Cruz's lips moved into an obligatory smile that lasted all of ten seconds. “I said thanks, but no thanks,” he repeated. “We can manage.”

Savannah drew in a ragged breath. She was tired of being the dutiful wife, tired of waiting for Cruz to come to his senses. She'd spelled it all out for him and still he refused to understand, refused to meet her even a quarter of the way.

She was his helper, his bookkeeper, the mother of his children, and she got less consideration than the newborn colt he'd mothered last month.

It had to change.

“No,” she said firmly, her voice low and threatening to break as she looked at him. “We can't manage.”

Cruz firmly believed that husbands and wives did not contradict each other in front of people, even old friends. He looked at her sharply, his eyes narrowing. “Savannah…”

It was a warning.

Vanessa offered Savannah a quick, apologetic smile. “Maybe I'd better go,” she said quietly. But as she started to move, Luke placed himself in front of her, preventing her from going to her car.

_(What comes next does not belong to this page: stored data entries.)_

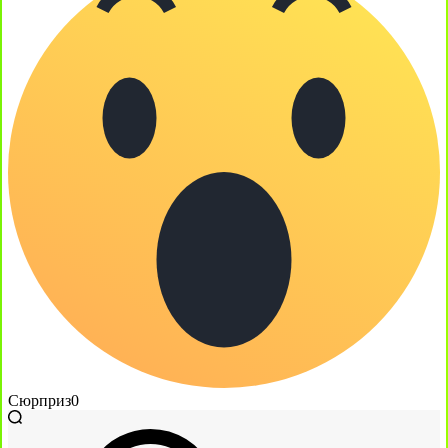
Сюрприз
0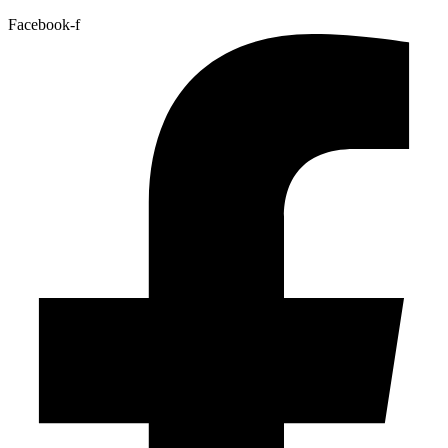
Facebook-f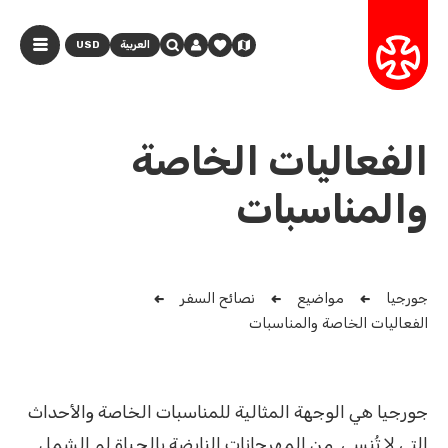
العربية
USD
الفعاليات الخاصة
والمناسبات
جورجيا
مواضيع
نصائح السفر
الفعاليات الخاصة والمناسبات
جورجيا هي الوجهة المثالية للمناسبات الخاصة والأحداث
التي لا تُنسى. من المهرجانات النابضة بالحياة لم الشمل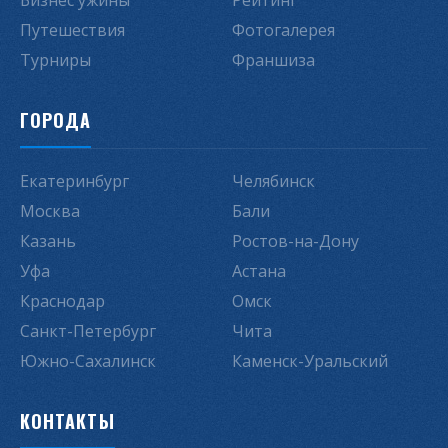
Бизнес ужины
Рейтинг
Путешествия
Фотогалерея
Турниры
Франшиза
ГОРОДА
Екатеринбург
Челябинск
Москва
Бали
Казань
Ростов-на-Дону
Уфа
Астана
Краснодар
Омск
Санкт-Петербург
Чита
Южно-Сахалинск
Каменск-Уральский
КОНТАКТЫ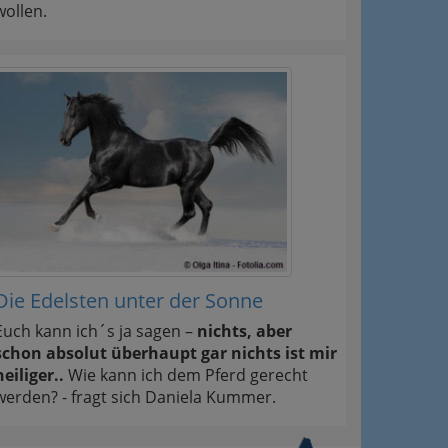
wollen.
Die Edelsten unter der Sonne
Euch kann ich´s ja sagen –
nichts, aber
schon absolut überhaupt gar nichts ist mir
heiliger..
Wie kann ich dem Pferd gerecht
werden? - fragt sich Daniela Kummer.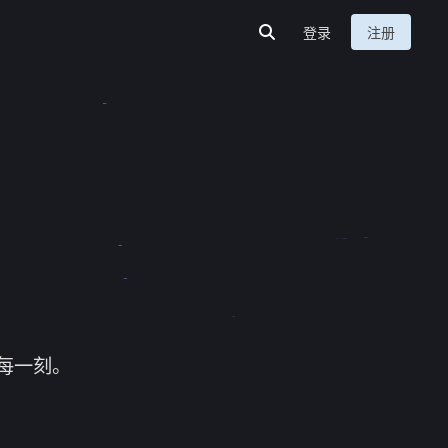
登录
注册
每一刻。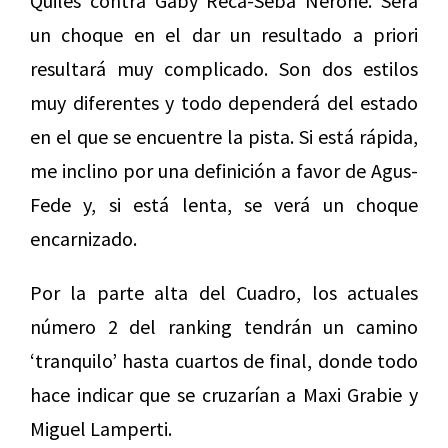
Quiles contra Gaby Reca-Seba Nerone. Será
un choque en el dar un resultado a priori
resultará muy complicado. Son dos estilos
muy diferentes y todo dependerá del estado
en el que se encuentre la pista. Si está rápida,
me inclino por una definición a favor de Agus-
Fede y, si está lenta, se verá un choque
encarnizado.
Por la parte alta del Cuadro, los actuales
número 2 del ranking tendrán un camino
‘tranquilo’ hasta cuartos de final, donde todo
hace indicar que se cruzarían a Maxi Grabie y
Miguel Lamperti.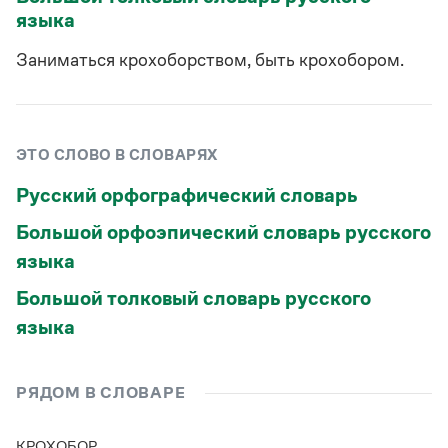
Страдательное
—
—
Статьи
языка
Монологи
Интервью
Заниматься крохоборством, быть крохобором.
Лекции и подкасты
Рекомендуем
ЭТО СЛОВО В СЛОВАРЯХ
Учебник Грамоты
Русский орфографический словарь
Правила русского языка: от азов до тонкостей
Большой орфоэпический словарь русского
Интерактивные упражнения: от простого к сложному
Скороговорки
языка
Большой толковый словарь русского
языка
Издательство
Словари
Научпоп
РЯДОМ В СЛОВАРЕ
Учебники и справочники
Все книги
КРОХОБОР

“I'm not going with you?” Disappointment echoed in his voice.

Vanessa stroked his cheek. “No, honey. I don't think your parents will be going away. Maybe some other time,” she promised.

“No,” Savannah said suddenly, surprising both Vanessa and Cruz with the intensity of her voice, “his parents are going away. At least one of them is.”

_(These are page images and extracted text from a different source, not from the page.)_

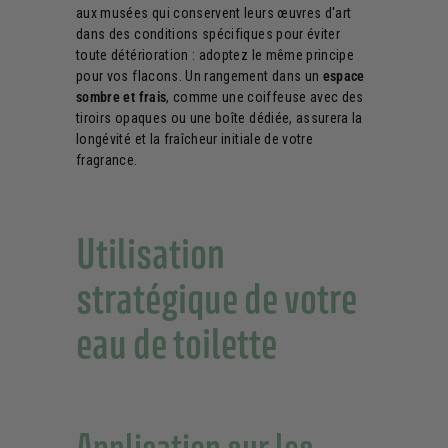
aux musées qui conservent leurs œuvres d'art
dans des conditions spécifiques pour éviter
toute détérioration : adoptez le même principe
pour vos flacons. Un rangement dans un
espace
sombre et frais
, comme une coiffeuse avec des
tiroirs opaques ou une boîte dédiée, assurera la
longévité et la fraîcheur initiale de votre
fragrance.
Utilisation
stratégique de votre
eau de toilette
Application sur les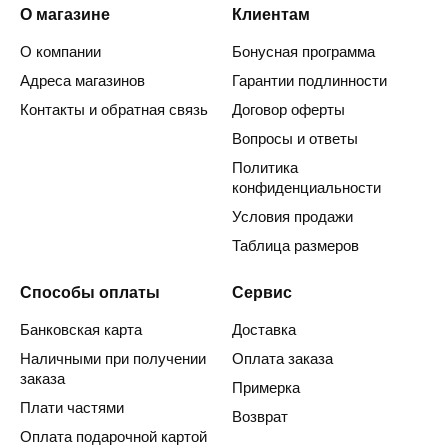
О магазине
Клиентам
О компании
Бонусная программа
Адреса магазинов
Гарантии подлинности
Контакты и обратная связь
Договор оферты
Вопросы и ответы
Политика
конфиденциальности
Условия продажи
Таблица размеров
Способы оплаты
Сервис
Банковская карта
Доставка
Наличными при получении
Оплата заказа
заказа
Примерка
Плати частями
Возврат
Оплата подарочной картой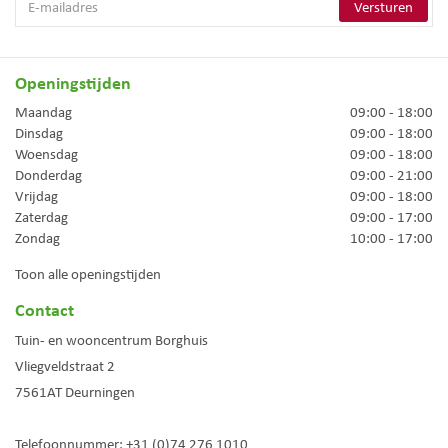
Openingstijden
Maandag
09:00 - 18:00
Dinsdag
09:00 - 18:00
Woensdag
09:00 - 18:00
Donderdag
09:00 - 21:00
Vrijdag
09:00 - 18:00
Zaterdag
09:00 - 17:00
Zondag
10:00 - 17:00
Toon alle openingstijden
Contact
Tuin- en wooncentrum Borghuis
Vliegveldstraat 2
7561AT
Deurningen
Telefoonnummer:
+31 (0)74 276 1010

About to walk off to the corral, Cruz stopped and spun on his heel. He was so stunned by her words that he forgot there was anyone else within hearing. “What are you saying?” he asked evenly.

She pulled her courage to her. Giving in and waiting for him to come to his senses wasn't the way to go. It clearly wasn't working.

“I'm saying that maybe Luke isn't the only one who's going to Vanessa's.” She looked at her friend. “Got room for one more?”

Vanessa slanted a glance toward Cruz's angry face before asking Savannah, “You?”

It was too late to back down, and maybe that was a good thing. “Me.”

“Yes, Savannah,” Vanessa finally replied, “but maybe you should think this over.”

Savannah knew that if she hesitated, she was done for. Her knees already felt weak. But her spine was firm, and she was resolved. No guts, no glory.

And maybe,
a small voice inside her whispered,
no husband
.

She raised her chin, determined. “I have thought this over.” Her words were in reply to Vanessa, but it was Cruz she looked at as she said, “Maybe we need some time apart.” And then she did turn to Vanessa, a silent entreaty in her eyes. “Could you go upstairs with Luke and pack a few more things for him?”

Savannah was aware that her friend would recognize the excuse to get the boy away. Knew, too, that Vanessa cared enough about Luke to protect him from seeing his parents fight, which no doubt was coming.

Without a protest, Vanessa took Luke's hand in hers and squeezed it. “C'mon, handsome, let's see what else we can find to take with us.”

Maybe it was Savannah's imagination, but her son seemed reluctant as he followed Vanessa back up the porch steps to the front door. Just before he crossed the threshold, he looked over his shoulder at both of them, his small face worried.

It was as if he knew that something awful could be happening here.

“Okay,” he agreed. His eyes went from his mother to his father. “But don't yell, okay?”

It almost broke her heart. This more than anything convinced her that she and Cruz needed to clear the air between them, before it started to take its toll on their son.

“We won't yell,” Savannah promised, forcing a smile to her lips for Luke's benefit. It was gone the second that he was.

Cruz waited for the front door to close before he turned on Savannah. “You're not being reasonable.”

She should have known he was going to say something like that.

“I'm being more than reasonable,” she countered. “I've been reasonable for five years now. Reasonable as I've watched you work more and more, not less. Reasonable as I've waited for you to put us first, not last.”